Diyar Güldoğan
14 July 2026•Update: 14 July 2026
By Diyar Guldogan
WASHINGTON (AA) - A group of Democratic senators is pressing the Pentagon to immediately release its findings of an investigation into a US military strike on an elementary school in Iran that killed more than 175 people, including children.
Sen. Jack Reed, ranking member of the Senate Armed Services Committee, joined Sen. Kirsten Gillibrand and 23 other senators in demanding that Defense Secretary Pete Hegseth and the US military’s Central Command (CENTCOM) Commander Adm. Brad Cooper make public the Pentagon’s review of the Feb. 28 strike on the Shajareh Tayyebeh Elementary School in Minab.
The senators said that more than four months after the strike, the administration has failed to provide Congress or the public with a full accounting of what happened, despite reports that the investigation was completed and submitted in April.
"More than four months after the strike, and after the reported submission of the investigation in April, Congress and the American people still have not received the Department’s investigation and findings," the senators wrote Monday in a letter to Hegseth and Cooper.
"There is no justification for withholding an unclassified accounting of what happened, what went wrong, and what the Department is doing to prevent recurrence," it said.
The senators also pointed to reports that strike planners relied on outdated imagery that did not show the presence of a school at the location.
"If accurate, these reported issues raise deeply troubling questions about the integrity of U.S. target development, the adequacy of target validation and vetting procedures, the interoperability of intelligence and targeting databases, the timeliness and reliability of intelligence used for lethal targeting, and the Department’s implementation of civilian harm mitigation policies," said the letter.

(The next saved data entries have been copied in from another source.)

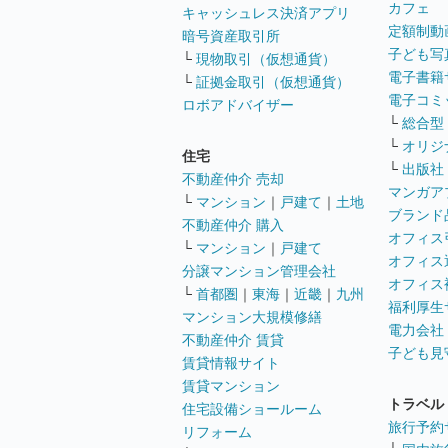
カフェ
キャッシュレス決済アプリ
定額制動
暗号資産取引所
子ども写
└
現物取引（仮想通貨）
電子書籍
└
証拠金取引（仮想通貨）
電子コミ
ロボアドバイザー
└
総合型
└
オリジ
住宅
└
出版社
不動産仲介 売却
マンガア
└
マンション
｜
戸建て
｜
土地
ブランド
不動産仲介 購入
オフィス
└
マンション
｜
戸建て
オフィス
分譲マンション管理会社
オフィス
└
首都圏
｜
東海
｜
近畿
｜
九州
福利厚生
マンション大規模修繕
電力会社
不動産仲介 賃貸
子ども見
賃貸情報サイト
賃貸マンション
トラベル
住宅設備ショールーム
旅行予約
リフォーム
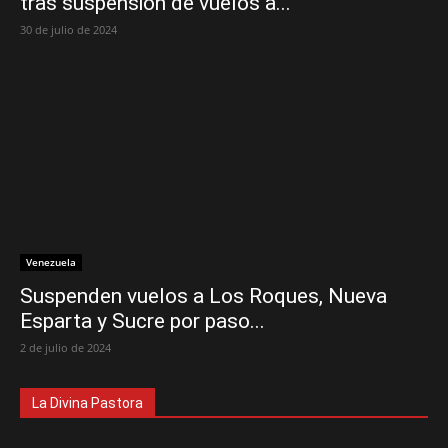
tras suspensión de vuelos a...
30 de julio de 2024
Venezuela
Suspenden vuelos a Los Roques, Nueva
Esparta y Sucre por paso...
2 de julio de 2024
La Divina Pastora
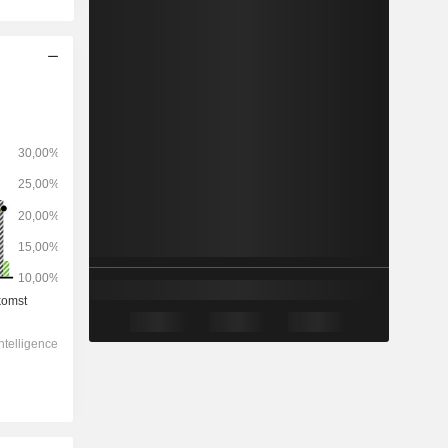
2028
-
-
55 668
0,88 %
19,9x
2,63x
3,1x
4,16x
6,01x
11,6x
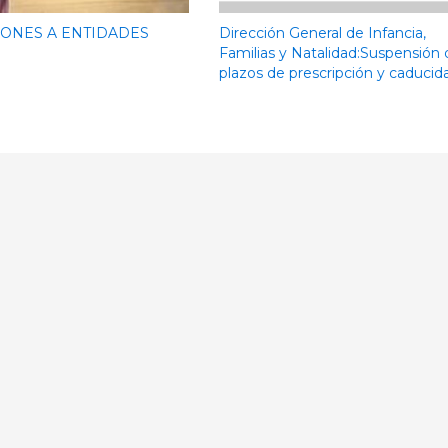
ONES A ENTIDADES
Dirección General de Infancia,
Familias y Natalidad:Suspensión 
plazos de prescripción y caducid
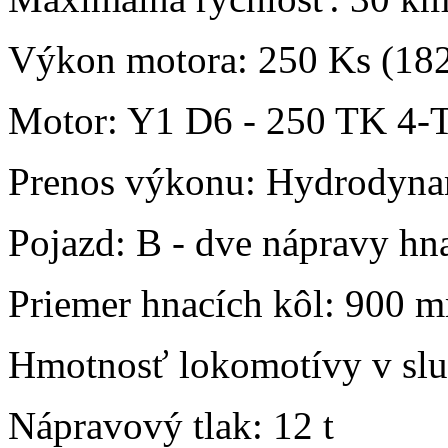
Výkon motora: 250 Ks (18
Motor: Y1 D6 - 250 TK 4-T
Prenos výkonu: Hydrodyn
Pojazd: B - dve nápravy h
Priemer hnacích kôl: 900 
Hmotnosť lokomotívy v slu
Nápravový tlak: 12 t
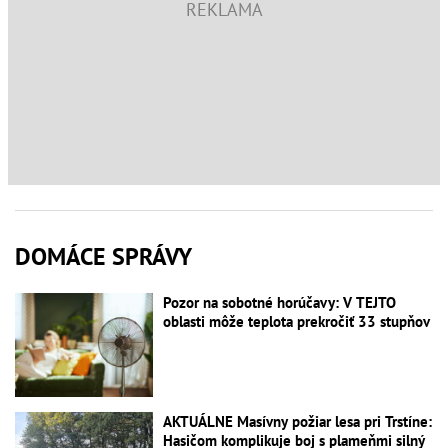
DOMÁCE SPRÁVY
Pozor na sobotné horúčavy: V TEJTO
oblasti môže teplota prekročiť 33 stupňov
AKTUÁLNE Masívny požiar lesa pri Trstíne:
Hasičom komplikuje boj s plameňmi silný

Last month, when US President Donald Trump was asked about the school strike report, the president said he had not seen a report about it.
"I have to wait for it to be complete,” he said. “I don't know that they're ever going to solve that problem, in terms of whose fault was it, because there were missiles flying all over the place.”
Trump said what happened was "horrible."
"But there were missiles flying all over the place, and somebody said it was our missile. Well, maybe it wasn't our missile, but I've seen nothing to lead me to believe it was. There were plenty of missiles being flown by other people," he added.
The senators urged the Pentagon to "promptly finalize the investigation" into the strike by July 20 and provide Congress with the full, unredacted findings, as well as an unclassified version that can be released to the public.
Several independent investigations concluded that the US was responsible for the widely condemned strike, citing evidence such as the US Tomahawk missile that hit the school.